Ольга Антоновна слов на ветер не бросала: как сказала – так и сделала. Вскоре умерла во сне, как голубка. Ваня сначала совсем растерялся, отчаивался, горько горевал по своей Ольге, и, наконец, он вспомнил о последнем распоряжении Ольги Антоновны:
– Что же делать, плачь – не плачь, а надо идти к Марии Константиновне.
Мария Константиновна, женщина добрая и сердечная, от всей души посочувствовала Ване. Долго пили чай, поминали Ольгу за упокой, вспоминали всё хорошее. А хорошего-то за всю жизнь, конечно, было немало. Засиделись до самого вечера, однако переехать к Ивану жить Мария отказалась:
– Ну, что ты, Ваня, придумал? Зачем всё это? Тебе скоро девяносто, мне скоро восемьдесят. Зря ты это всё затеял.
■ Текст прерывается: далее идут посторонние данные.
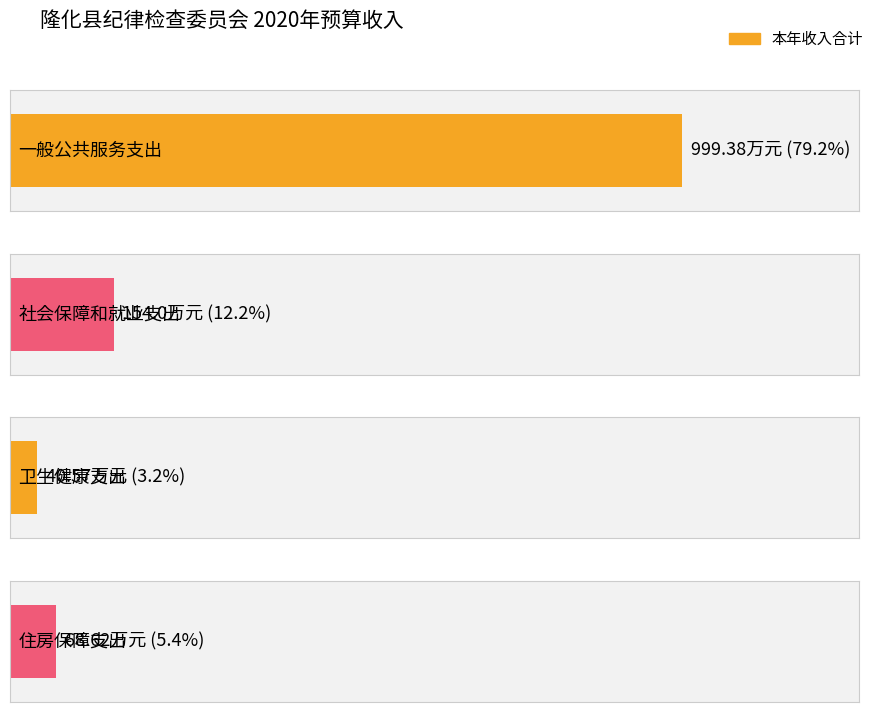

True or false: the data shows 57.2 at 卫生健康支出.

False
Ни к чему всё это.
Пустая твоя затея. У меня своя жизнь, у тебя – своя. У каждого свои привычки, привязанности. И как-то это даже неправильно, нехорошо.
– Ну, как это – ни к чему? Ольга Антоновна так велела, значит надо исполнить.
– Ну, так что же, что велела. А ты рассуди сам: твоя дочка от первого твоего гражданского брака, Светочка, живёт на квартире с ребёночком, ютится по чужим углам. Клара, которую ты бросил беременной, живёт в родительском, старом, полуразрушенном доме на краю города.
– Нет, Ольга Антоновна велела, чтобы ты переехала ко мне жить и ухаживала за мной. А когда я умру, то тебе бы досталось всё движимое и недвижимое. Больше некому, деток у нас Ольгой не было.
– Ваня, пойми, я никогда ни за что ничего не возьму у тебя, у меня, слава Богу, своего в достатке. А Света твоя очень добрая, порядочная, трудолюбивая, ответственная. Только не очень счастливая, в мать, видно… Пойди к Свете вечерком, повинись, да и позови её жить к себе с внучком. Она-то и присмотрит за тобой получше других.
– Что ты, Мария, как, с какими глазами я пойду к дочке? Мне стыдно, неудобно. Ольга Антоновна не разрешала с ней общаться. Получается, что я её предал. Знаю, что Света хорошая, я даже в душе всегда гордился – моя кровь. Как стыдно, я предал и Свету, и её мать, и внука – всех. Я – подлец и предатель, Машенька. Как ты не понимаешь? Стыдно мне, очень стыдно. С какими я пойду к ним глазами?
Слёзы текли по враз постаревшему и осунувшемуся лицу Ивана, а он будто и не замечал их. Они сиротливо падали на старческую грудь, никто не вытирал и не унимал их. Мария Константиновна сидела рядом, молчала, тоже всплакнула.